▼▼▼

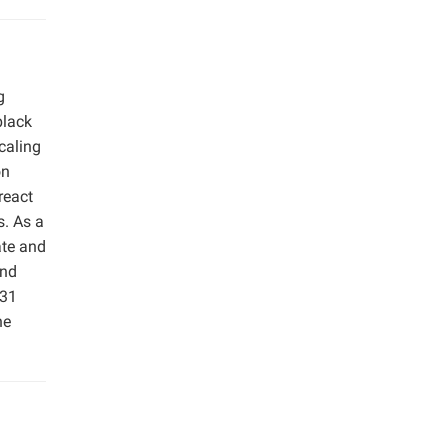
g
black
caling
on
react
s. As a
ate and
and
.31
he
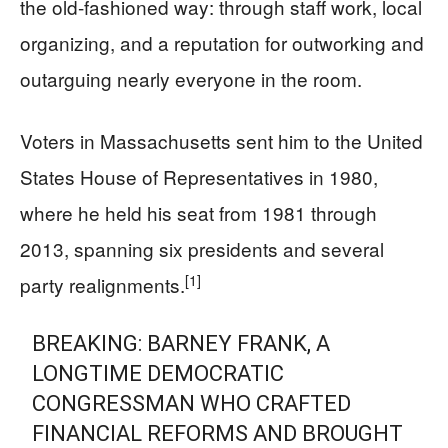
the old-fashioned way: through staff work, local
organizing, and a reputation for outworking and
outarguing nearly everyone in the room.
Voters in Massachusetts sent him to the United
States House of Representatives in 1980,
where he held his seat from 1981 through
2013, spanning six presidents and several
[1]
party realignments.
BREAKING: BARNEY FRANK, A
LONGTIME DEMOCRATIC
CONGRESSMAN WHO CRAFTED
FINANCIAL REFORMS AND BROUGHT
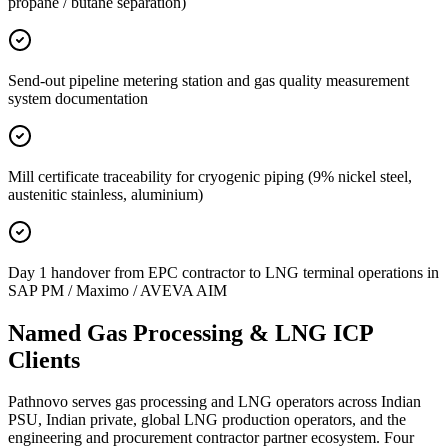
propane / butane separation)
Send-out pipeline metering station and gas quality measurement
system documentation
Mill certificate traceability for cryogenic piping (9% nickel steel,
austenitic stainless, aluminium)
Day 1 handover from EPC contractor to LNG terminal operations in
SAP PM / Maximo / AVEVA AIM
Named Gas Processing &
LNG ICP
Clients
Pathnovo serves gas processing and LNG operators across Indian
PSU, Indian private, global LNG production operators, and the
engineering and procurement contractor partner ecosystem. Four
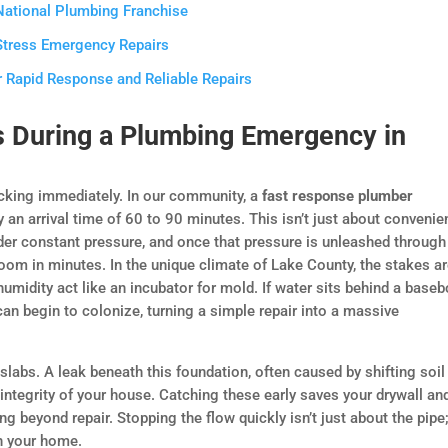
 National Plumbing Franchise
Stress Emergency Repairs
r Rapid Response and Reliable Repairs
 During a Plumbing Emergency in
ticking immediately. In our community, a
fast response plumber
an arrival time of 60 to 90 minutes. This isn’t just about convenie
der constant pressure, and once that pressure is unleashed through
om in minutes. In the unique climate of Lake County, the stakes a
humidity act like an incubator for mold. If water sits behind a base
can begin to colonize, turning a simple repair into a massive
labs. A leak beneath this foundation, often caused by shifting soil
integrity of your house. Catching these early saves your drywall an
 beyond repair. Stopping the flow quickly isn’t just about the pipe; 
n your home.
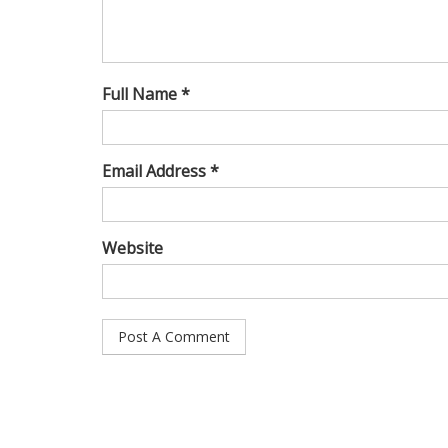
Full Name *
Email Address *
Website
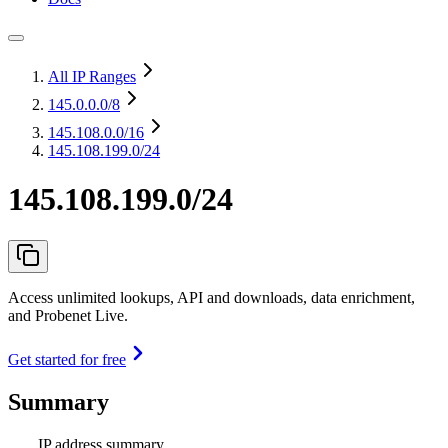
All IP Ranges
145.0.0.0
/8
145.108.0.0
/16
145.108.199.0/24
145.108.199.0/24
Access unlimited lookups, API and downloads, data enrichment,
and Probenet Live.
Get started for free
Summary
IP address summary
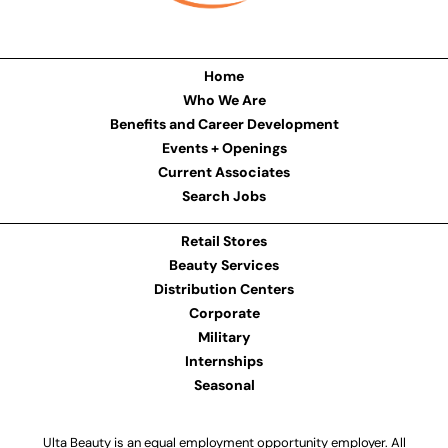
Home
Who We Are
Benefits and Career Development
Events + Openings
Current Associates
Search Jobs
Retail Stores
Beauty Services
Distribution Centers
Corporate
Military
Internships
Seasonal
Ulta Beauty is an equal employment opportunity employer. All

▲▲▲

Written task
For every line in the data above that holds "just", return the line itself.

Answer to this problem
an arrival time of 60 to 90 minutes. This isn’t just about convenie
 beyond repair. Stopping the flow quickly isn’t just about the pipe; 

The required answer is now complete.